If you’re doing the kind of street photography where there's a scene or situation going on, and you really want to work it and get more in-depth photos, you have to do it the right way to keep things authentic. “In that case, you usually have to make contact with the person,” explains Block. “When you make contact with the person, and if they agree, then your initial problem is that they're aware of the camera and the real situation has suddenly disappeared. What you need to do then is to wait them out. You just keep shooting until at some point they ignore you and really go back to what they're doing. It’s not always the case, sometimes people will continue right back to what they were doing, but others may suddenly stiffen up. Those are the ones where you need to sort of wait them out or talk them down a bit.”


Photo by Ira Block. Sony Alpha 7C. Sony 40mm f/2.5 G. 1/320-sec., f/6.3, ISO 200

Establish A Territory

In some situations, Block says it makes more sense to establish your own territory and let your subjects enter the scene. “Imagine two people are talking to each other on the street or doing something with each other, and you walk into that situation and start photographing them. You're basically infringing on their territory and so you have to explain what you’re doing. Another way is to find your interesting background or environment that helps tell the story you're trying to tell, and you plant yourself in that environment. You have your cameras out and then you wait for people to walk into that environment. Now you've established a territory and people moving into that territory know there's a photographer there and if they walk into this situation, they may get photographed. To me, it's a psychological thing where someone is more willing to be photographed if they’re coming into my territory rather than me breaking into theirs."


Photo by Ira Block.

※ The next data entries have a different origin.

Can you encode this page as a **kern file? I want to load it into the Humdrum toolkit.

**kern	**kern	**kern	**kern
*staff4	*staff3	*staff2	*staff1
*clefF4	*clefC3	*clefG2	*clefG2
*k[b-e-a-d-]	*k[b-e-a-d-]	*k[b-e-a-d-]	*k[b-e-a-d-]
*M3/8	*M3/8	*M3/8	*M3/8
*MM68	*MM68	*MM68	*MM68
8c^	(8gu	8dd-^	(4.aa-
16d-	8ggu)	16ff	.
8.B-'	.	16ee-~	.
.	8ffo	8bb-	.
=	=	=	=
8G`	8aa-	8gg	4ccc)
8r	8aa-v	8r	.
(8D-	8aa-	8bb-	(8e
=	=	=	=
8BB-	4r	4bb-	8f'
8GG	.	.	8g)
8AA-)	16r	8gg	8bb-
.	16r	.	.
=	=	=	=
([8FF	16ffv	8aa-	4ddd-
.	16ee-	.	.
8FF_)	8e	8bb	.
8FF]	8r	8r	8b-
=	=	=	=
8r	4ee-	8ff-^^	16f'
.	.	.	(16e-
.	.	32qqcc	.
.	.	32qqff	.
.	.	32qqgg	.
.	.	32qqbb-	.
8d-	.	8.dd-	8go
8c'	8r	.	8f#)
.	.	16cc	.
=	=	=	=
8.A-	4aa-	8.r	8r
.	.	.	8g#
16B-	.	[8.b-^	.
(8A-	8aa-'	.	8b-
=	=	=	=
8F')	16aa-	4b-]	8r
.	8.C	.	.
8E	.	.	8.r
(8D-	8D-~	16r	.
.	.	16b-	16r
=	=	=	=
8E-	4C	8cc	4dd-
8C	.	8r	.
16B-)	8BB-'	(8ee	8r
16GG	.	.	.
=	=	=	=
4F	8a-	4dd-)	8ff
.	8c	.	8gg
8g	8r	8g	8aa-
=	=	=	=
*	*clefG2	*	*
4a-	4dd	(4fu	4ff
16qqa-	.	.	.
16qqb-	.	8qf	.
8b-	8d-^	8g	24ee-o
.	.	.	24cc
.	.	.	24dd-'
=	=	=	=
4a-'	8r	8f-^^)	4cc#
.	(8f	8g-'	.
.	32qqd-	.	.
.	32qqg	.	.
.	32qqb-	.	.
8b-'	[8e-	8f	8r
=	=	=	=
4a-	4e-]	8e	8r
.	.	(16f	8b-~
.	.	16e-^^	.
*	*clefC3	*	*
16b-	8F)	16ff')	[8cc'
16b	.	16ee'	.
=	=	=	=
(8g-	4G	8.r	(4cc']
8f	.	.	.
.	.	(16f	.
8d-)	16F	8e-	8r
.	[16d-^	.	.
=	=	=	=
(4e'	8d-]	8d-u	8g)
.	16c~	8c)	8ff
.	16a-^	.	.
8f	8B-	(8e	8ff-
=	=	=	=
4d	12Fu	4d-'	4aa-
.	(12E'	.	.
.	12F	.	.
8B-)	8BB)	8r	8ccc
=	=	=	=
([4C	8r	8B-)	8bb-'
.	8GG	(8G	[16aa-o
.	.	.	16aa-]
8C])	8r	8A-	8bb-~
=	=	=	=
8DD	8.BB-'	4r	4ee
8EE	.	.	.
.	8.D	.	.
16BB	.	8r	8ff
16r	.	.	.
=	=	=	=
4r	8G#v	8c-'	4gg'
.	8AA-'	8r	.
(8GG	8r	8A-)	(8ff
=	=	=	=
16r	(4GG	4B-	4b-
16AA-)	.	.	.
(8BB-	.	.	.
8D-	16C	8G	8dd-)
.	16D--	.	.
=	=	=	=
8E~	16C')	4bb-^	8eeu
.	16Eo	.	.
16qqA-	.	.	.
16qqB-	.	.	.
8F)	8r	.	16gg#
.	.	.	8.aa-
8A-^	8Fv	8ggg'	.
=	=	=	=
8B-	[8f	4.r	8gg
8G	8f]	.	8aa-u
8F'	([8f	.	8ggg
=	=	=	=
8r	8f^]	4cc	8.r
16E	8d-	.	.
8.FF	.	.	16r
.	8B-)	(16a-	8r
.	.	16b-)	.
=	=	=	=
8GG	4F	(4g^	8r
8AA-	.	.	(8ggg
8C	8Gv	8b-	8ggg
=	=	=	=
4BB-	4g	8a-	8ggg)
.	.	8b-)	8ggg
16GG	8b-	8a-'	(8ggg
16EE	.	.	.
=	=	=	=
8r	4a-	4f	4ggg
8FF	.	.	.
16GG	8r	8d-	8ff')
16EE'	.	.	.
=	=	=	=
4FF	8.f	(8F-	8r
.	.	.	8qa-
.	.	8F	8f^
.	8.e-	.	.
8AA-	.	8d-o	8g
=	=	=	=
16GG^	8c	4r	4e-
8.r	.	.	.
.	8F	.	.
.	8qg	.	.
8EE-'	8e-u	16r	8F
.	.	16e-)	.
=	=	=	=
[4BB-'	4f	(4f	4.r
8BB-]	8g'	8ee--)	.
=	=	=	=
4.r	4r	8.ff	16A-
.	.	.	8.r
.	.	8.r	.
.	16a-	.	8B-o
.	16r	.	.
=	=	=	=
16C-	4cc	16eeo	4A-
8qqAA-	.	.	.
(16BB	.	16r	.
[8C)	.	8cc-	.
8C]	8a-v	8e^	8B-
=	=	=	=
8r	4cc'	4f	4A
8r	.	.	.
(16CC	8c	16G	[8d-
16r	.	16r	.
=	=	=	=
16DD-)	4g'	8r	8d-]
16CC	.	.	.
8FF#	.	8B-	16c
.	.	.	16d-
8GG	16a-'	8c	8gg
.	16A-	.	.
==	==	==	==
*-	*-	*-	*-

Sony Alpha 7C. Sony 40mm f/2.5 G. 1/400-sec., f/4, ISO 800

When In Doubt, Look For Multiple People

If you’re having a hard time capturing a street photo including a person while keeping the moment authentic, you can try to look for groups of people to photograph. “It's harder to capture an authentic moment with just one person doing something,” explains Block. “Whereas if you had two or three people doing something, then it's easier for them to forget you're there because they're focused on their other friends or whatever they're doing. This obviously isn’t a hard rule, but sometimes a single person feels more compromised when you’re there. When there is a group of two to three people, they’re usually having a good time and don’t mind photos being taken.”


Photo by Ira Block. Sony Alpha 7C. Sony 24mm f/2.8 G. 1/1000-sec., f/2.8, ISO 640

Remember, It’s Not About You

Your demeanor as a street photographer will likely have an impact on the images you produce. You might have to practice your approach in order to work it out. “There are little psychological advantages or disadvantages you could have. How you approach people, your demeanor and how open you are can determine their feelings about you photographing them. I’ve found that when you start talking to people, after you tell them what you are doing, the best thing to do is try not to talk about yourself. Instead engage them about what they're doing and listen to them. It's about them, not about you.”